In-Betweenness in Greater Khartoum
Spaces, Temporalities, and Identities from Separation to Revolution, 2021
Focusing on Greater Khartoum following South Sudanese independence in 2011, In-Betweenness in Greater Khartoum explores the impact on society of major political events in areas that are neither urban nor rural, public nor private. This volume uses these in-between spaces as a lens to analyze how these events, in combination with other processes, such as globalization and economic neo-liberalization, impact communities across the region. Drawing on original fieldwork and empirical data, the authors uncover the reshaping of new categories of people that reinforce old dichotomies and in doing so underscore a common Sudanese identity.
Alice Franck is Associate Professor of Geography at Paris 1 Panthéon-Sorbonne University, and she was the coordinator of the CEDEJ-Khartoum from 2013 to 2016. She has been published in journals including Egypte Monde Arabe and Anthropology of the Middle East.
Barbara Casciarri is Associate Professor at the Department of Sociology and Anthropology, University Paris 8. She was coordinator of the CEDEJ in Khartoum between 2006 and 2009. In addition to editing two special issues of Nomadic Peoples, she co-edited the collected volumes Multidimensional Change in Sudan 1989-2011 (Berghahn Books, 2015) and Anthropology of Law in Muslim Sudan (Brill, 2018).

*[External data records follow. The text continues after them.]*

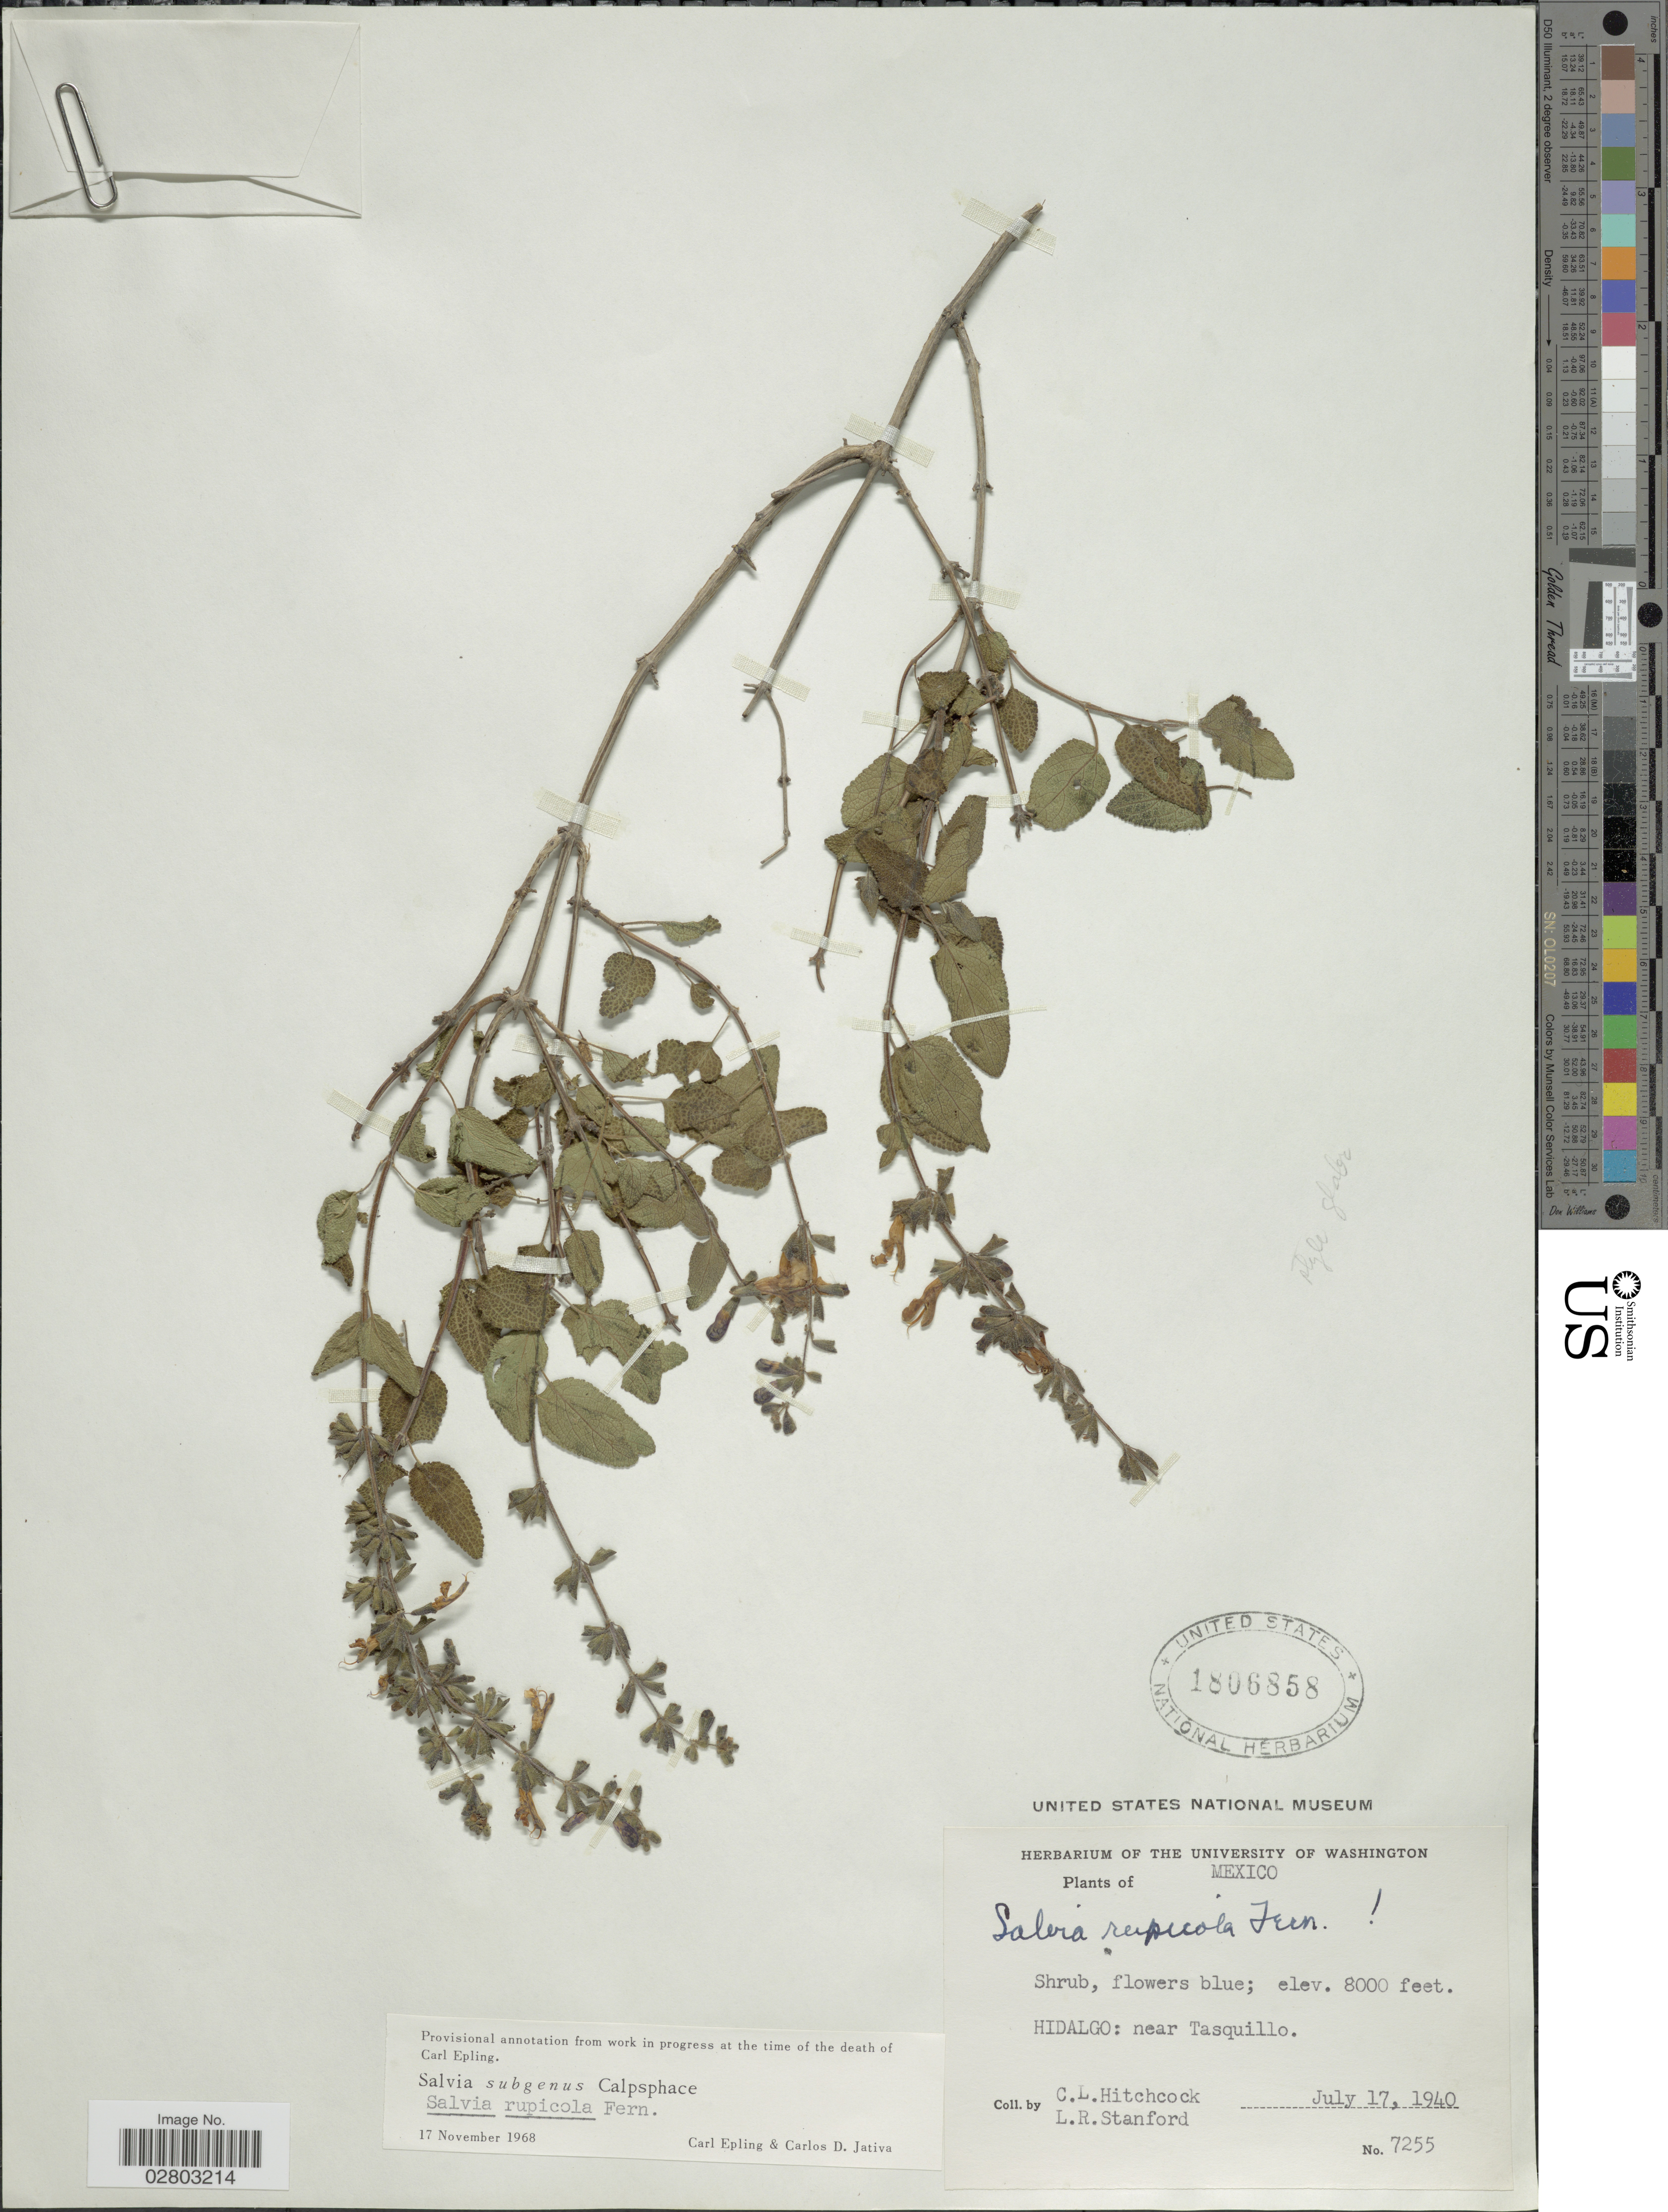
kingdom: Plantae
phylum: Tracheophyta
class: Magnoliopsida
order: Lamiales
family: Lamiaceae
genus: Salvia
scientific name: Salvia rupicola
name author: Fernald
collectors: C. L. Hitchcock & L. R. Stanford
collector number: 7255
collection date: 1940-07-17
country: Mexico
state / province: Hidalgo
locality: Near Tasquillo.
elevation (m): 2438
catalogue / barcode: US 1806858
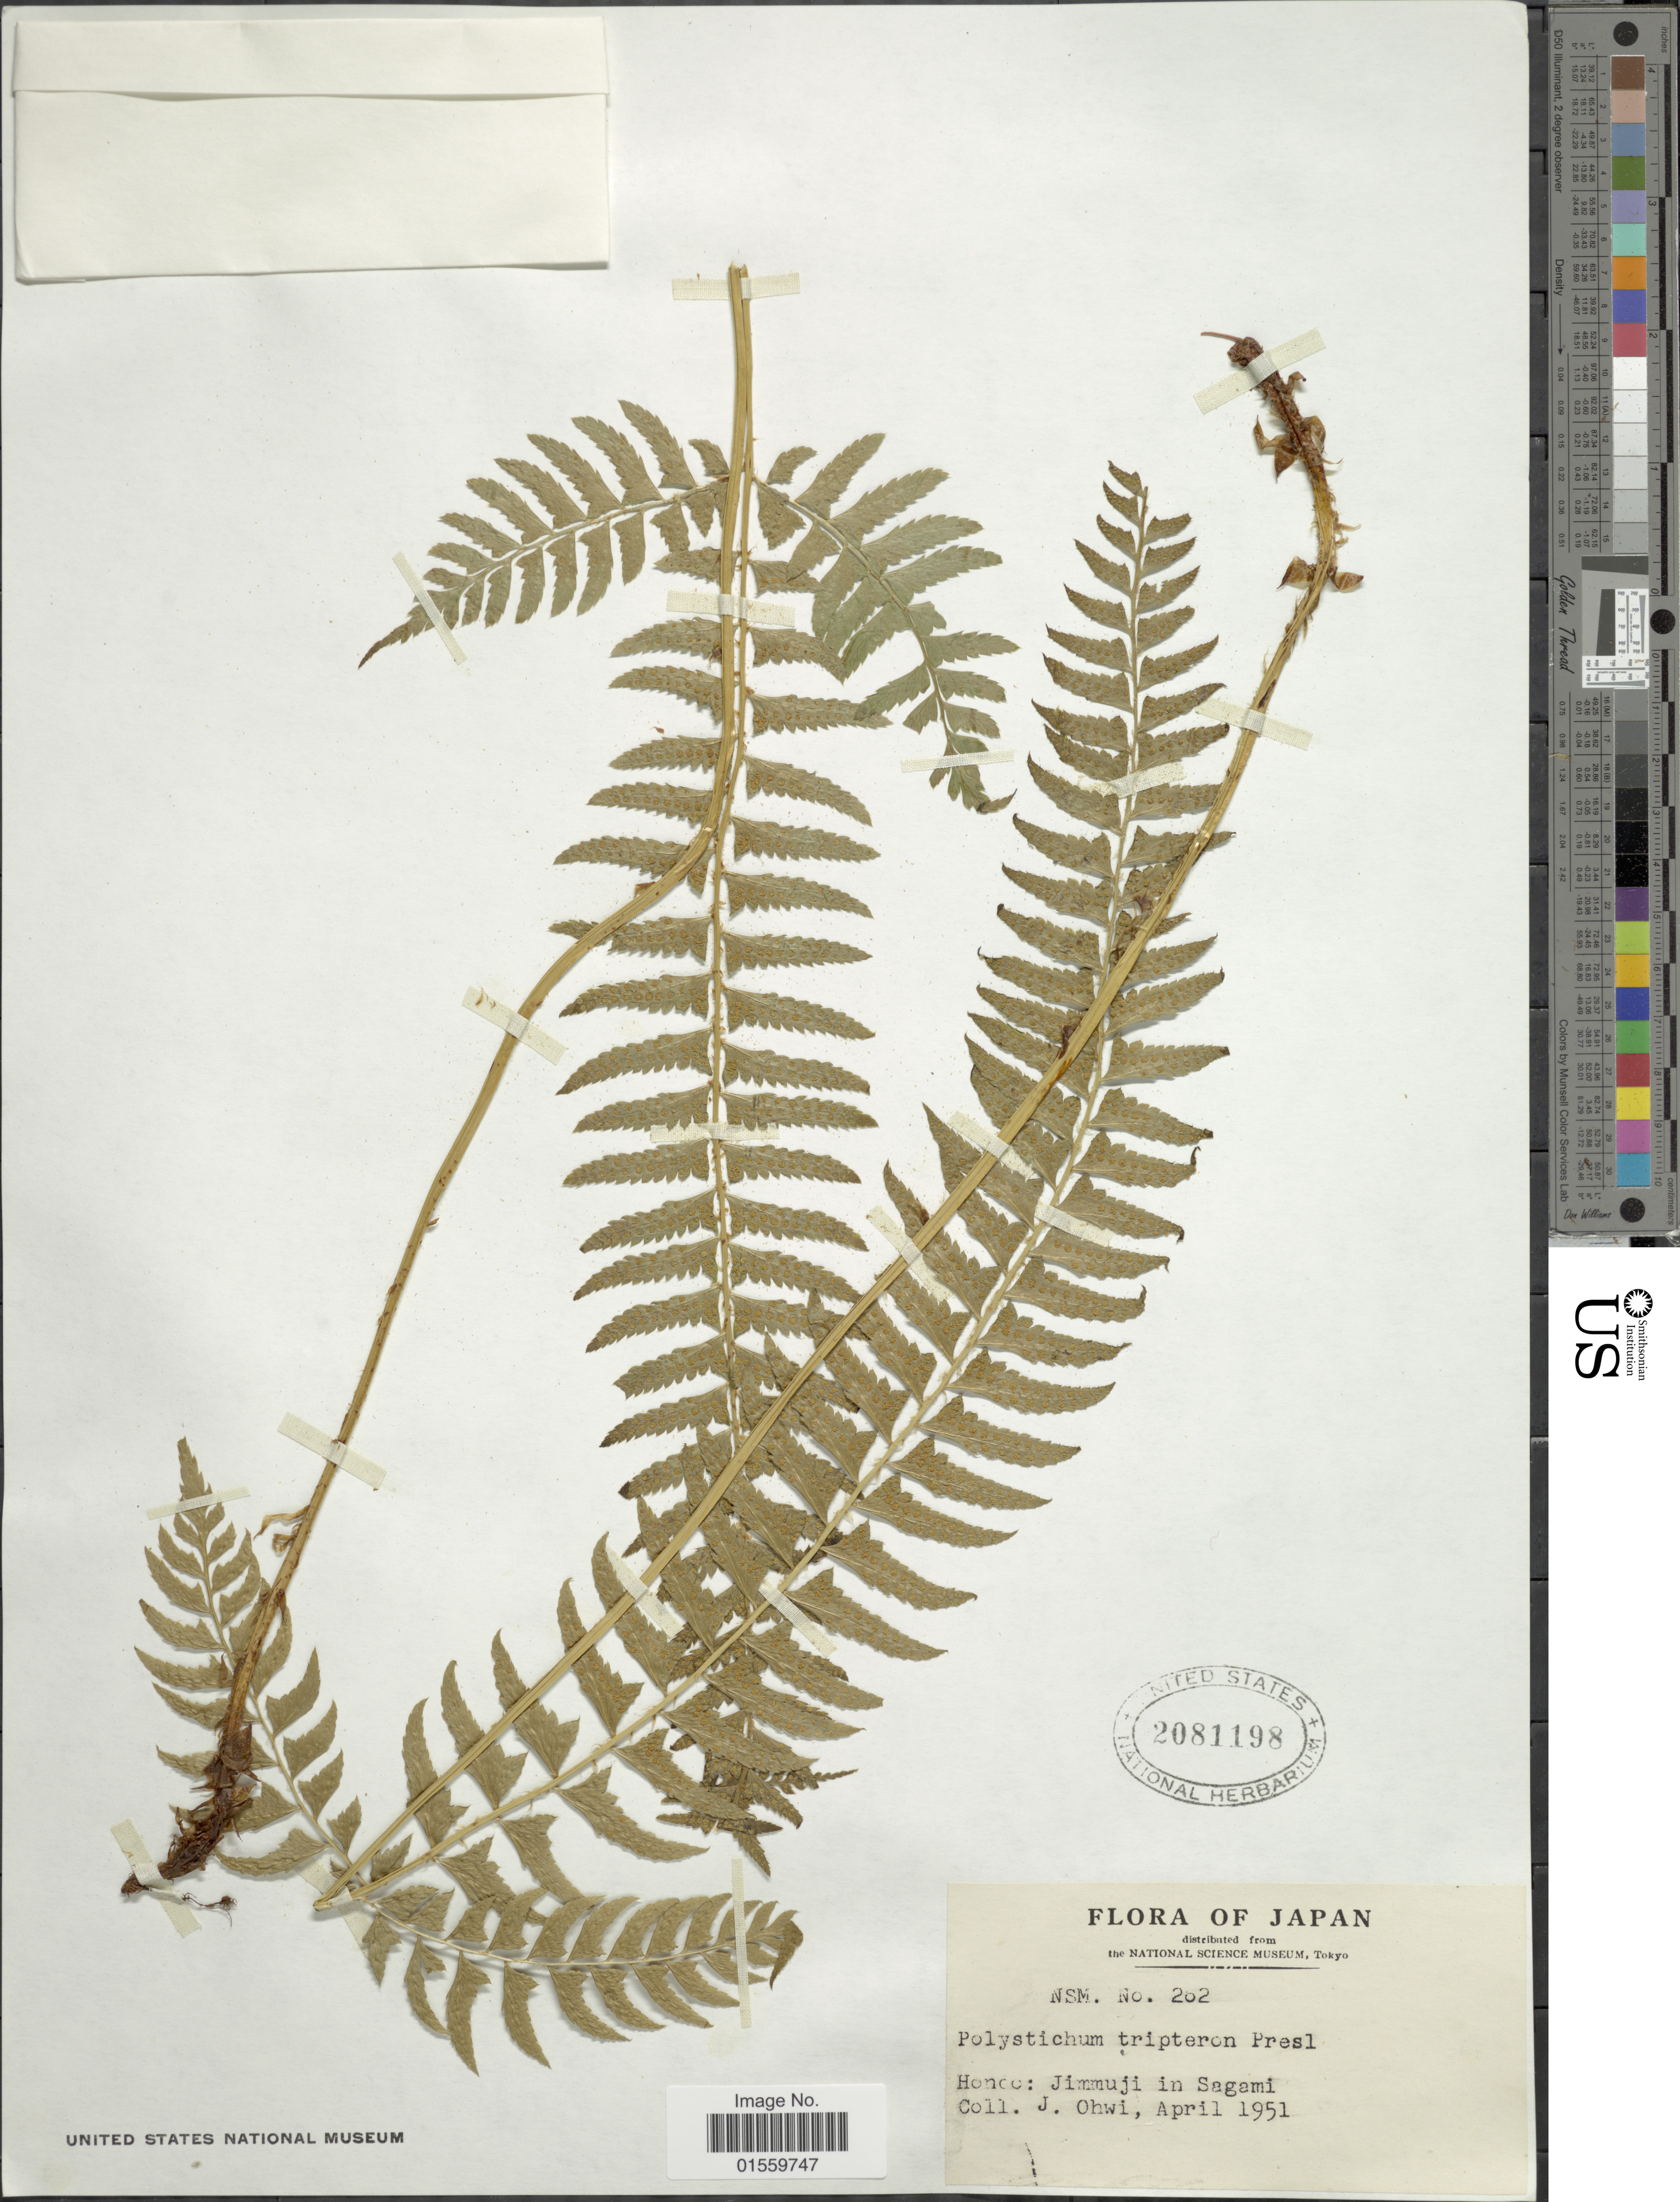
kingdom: Plantae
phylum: Tracheophyta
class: Polypodiopsida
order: Polypodiales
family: Dryopteridaceae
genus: Polystichum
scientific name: Polystichum tripteron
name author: (Kunze) C. Presl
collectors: J. Ohwi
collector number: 202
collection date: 1951-04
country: Japan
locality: Hondo: Jimmuji in Sagami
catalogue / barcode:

Idris El-Hassan is Professor of Social Anthroplogy. He is the author of several books including Religion in Society: Nemeiri and the Turuq (1993), Sudanese Perspectives in Science, Knowledge and Culture (2003), and Cultural Forms among IDPs in Khartoum (2014). He has published many articles on research methodology, gender, education, conflict, culture and religion in various journals and edited collections, and he has served as a senior researcher in academic research collaborations with Christian Michelson Institute, Bergen University and CEDEJ.